Sahra’yı aşarak Afrika’nın iç kısımlarına ulaşan bir ticaret yolu M.S. 2. ve 3. yüzyıllarda Ortadoğu’dan gelen develerin taşıma işlerinde kullanılmasından sonra büyük işlerlik kazandı. Ancak bu tarihten sonra bile taşıma maliyetlerinin yüksekliği nedeniyle ticaret yüksek değerli ve düşük hacimli altın, fildişi gibi mallar ve kölelerle sınırlı kaldı.

Amerika’da Toplum ve Ekonomi

Amerika’nın yerli halkını oluşturan Kızılderili nüfus kıta boyunca farklı bir yoğunlukla dağılmıştı. en yoğun nüfuslu bölgeler yerleşik tarım yapılan Orta Amerika’nın verimli bölgeleriydi.

Amerika kıtasında tarım Eski Dünya’dan bağımsız olarak keşfedilmişti. Ana ürün mısırdı. Domates, kabak, fasulye ve patates diğer önemli ürünlerdi. Kızılderililerin köpek dışında yararlandıkları tek ehli hayvan yük taşıma işlerinde kullanılan lama idi.

Madenlerden altın, gümüş ve bakırdan yararlanılıyor fakat demir tanınmıyordu. Aletler ağaç, kemik ve doğal cama benzer bir taştan imal ediliyordu.

Pazarlar ve ticaret oldukça erken tarihlerde gelişmişti. Bulgular uzak mesafeli ticaretin M.Ö. 2 bin yılın ortalarında başladığını göstermektedir. Maya uygarlığı da benzer tarihlerde ortaya çıkmıştı.

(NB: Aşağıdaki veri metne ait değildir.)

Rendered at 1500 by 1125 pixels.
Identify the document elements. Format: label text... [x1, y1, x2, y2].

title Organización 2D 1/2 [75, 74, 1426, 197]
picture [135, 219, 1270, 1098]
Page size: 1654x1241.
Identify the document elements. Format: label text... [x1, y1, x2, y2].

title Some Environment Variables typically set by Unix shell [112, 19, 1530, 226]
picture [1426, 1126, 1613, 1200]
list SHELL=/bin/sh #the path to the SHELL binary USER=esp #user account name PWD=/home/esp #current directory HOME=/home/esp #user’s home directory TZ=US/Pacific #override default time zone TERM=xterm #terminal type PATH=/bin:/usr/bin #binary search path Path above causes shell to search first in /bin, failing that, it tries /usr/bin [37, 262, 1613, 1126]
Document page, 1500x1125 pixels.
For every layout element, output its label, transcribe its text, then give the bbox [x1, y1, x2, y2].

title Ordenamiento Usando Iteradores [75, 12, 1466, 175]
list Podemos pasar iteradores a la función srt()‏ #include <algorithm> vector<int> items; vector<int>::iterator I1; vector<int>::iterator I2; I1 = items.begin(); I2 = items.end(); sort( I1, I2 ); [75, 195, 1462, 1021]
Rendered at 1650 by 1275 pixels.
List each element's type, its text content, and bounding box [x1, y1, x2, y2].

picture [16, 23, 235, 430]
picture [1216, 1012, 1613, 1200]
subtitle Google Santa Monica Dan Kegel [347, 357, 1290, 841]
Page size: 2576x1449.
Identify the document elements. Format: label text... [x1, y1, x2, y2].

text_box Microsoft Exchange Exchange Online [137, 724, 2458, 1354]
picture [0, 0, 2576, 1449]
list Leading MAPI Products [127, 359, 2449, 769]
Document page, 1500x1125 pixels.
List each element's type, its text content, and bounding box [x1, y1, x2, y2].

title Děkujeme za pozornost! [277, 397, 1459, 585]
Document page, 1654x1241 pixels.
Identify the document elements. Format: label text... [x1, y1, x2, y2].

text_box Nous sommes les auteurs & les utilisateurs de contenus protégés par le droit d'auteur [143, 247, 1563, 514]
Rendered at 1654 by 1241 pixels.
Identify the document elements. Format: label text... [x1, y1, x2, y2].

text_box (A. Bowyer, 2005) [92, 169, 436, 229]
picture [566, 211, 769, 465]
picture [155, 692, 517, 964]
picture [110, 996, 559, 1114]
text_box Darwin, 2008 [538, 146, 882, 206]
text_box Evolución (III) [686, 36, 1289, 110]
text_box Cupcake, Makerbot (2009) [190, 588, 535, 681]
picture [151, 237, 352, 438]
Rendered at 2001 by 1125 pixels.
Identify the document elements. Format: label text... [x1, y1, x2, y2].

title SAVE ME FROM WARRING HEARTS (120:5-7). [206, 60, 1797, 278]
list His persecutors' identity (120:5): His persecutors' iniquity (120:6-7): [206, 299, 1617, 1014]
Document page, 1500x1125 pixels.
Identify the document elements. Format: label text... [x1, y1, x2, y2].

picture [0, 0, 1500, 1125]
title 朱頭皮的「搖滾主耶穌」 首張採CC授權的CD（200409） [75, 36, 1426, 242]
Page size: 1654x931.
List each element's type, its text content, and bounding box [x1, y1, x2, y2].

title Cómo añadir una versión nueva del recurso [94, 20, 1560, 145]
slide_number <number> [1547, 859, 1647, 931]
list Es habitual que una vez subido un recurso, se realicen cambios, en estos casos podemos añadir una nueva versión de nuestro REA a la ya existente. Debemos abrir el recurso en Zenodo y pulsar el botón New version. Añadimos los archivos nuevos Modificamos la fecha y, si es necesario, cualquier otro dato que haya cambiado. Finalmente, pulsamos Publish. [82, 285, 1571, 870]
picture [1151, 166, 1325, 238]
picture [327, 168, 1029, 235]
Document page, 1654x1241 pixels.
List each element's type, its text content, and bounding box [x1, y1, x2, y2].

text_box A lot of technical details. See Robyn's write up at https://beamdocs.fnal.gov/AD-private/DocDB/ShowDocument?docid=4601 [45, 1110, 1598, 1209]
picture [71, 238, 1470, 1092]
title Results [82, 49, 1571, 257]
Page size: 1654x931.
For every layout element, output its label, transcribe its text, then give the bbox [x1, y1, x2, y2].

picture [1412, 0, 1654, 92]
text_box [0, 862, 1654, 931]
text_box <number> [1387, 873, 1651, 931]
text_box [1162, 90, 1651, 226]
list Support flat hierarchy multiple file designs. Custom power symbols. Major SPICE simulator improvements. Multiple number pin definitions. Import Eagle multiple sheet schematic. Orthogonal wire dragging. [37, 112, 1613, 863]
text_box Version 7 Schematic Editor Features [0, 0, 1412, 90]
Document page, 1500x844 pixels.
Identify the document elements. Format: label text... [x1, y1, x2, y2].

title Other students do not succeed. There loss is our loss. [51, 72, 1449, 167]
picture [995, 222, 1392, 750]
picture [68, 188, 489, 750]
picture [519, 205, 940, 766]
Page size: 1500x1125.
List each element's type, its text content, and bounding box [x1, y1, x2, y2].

M.S. 1200’lerde dağlık bölgelerde yaşayan bir kabile olan İnkalar geniş bir alanı denetimleri altına aldılar. Buğday depolama ve dağıtım işini de üstlenen oldukça merkezi bir devlet bürokrasisi kuran İnkalar, bu resmi dağıtım sistemi yanında özel piyasaların faaliyet göstermesine de izin verdiler.

On dördüncü yüzyılın ortalarında savaşçı bir kabile olan Aztekler çevrelerini ele geçirerek yeni bir uygarlığın temelini attılar.

Bu uygarlık bölgeleri dışında Amerika kıtasının çok geniş bir bölümünde ilken avcılık ve toplayıcılık yoluyla geçimlik düzeyde hayatlarını sürdüren seyrek nüfuslu yerli topluluklar bulunmaktaydı.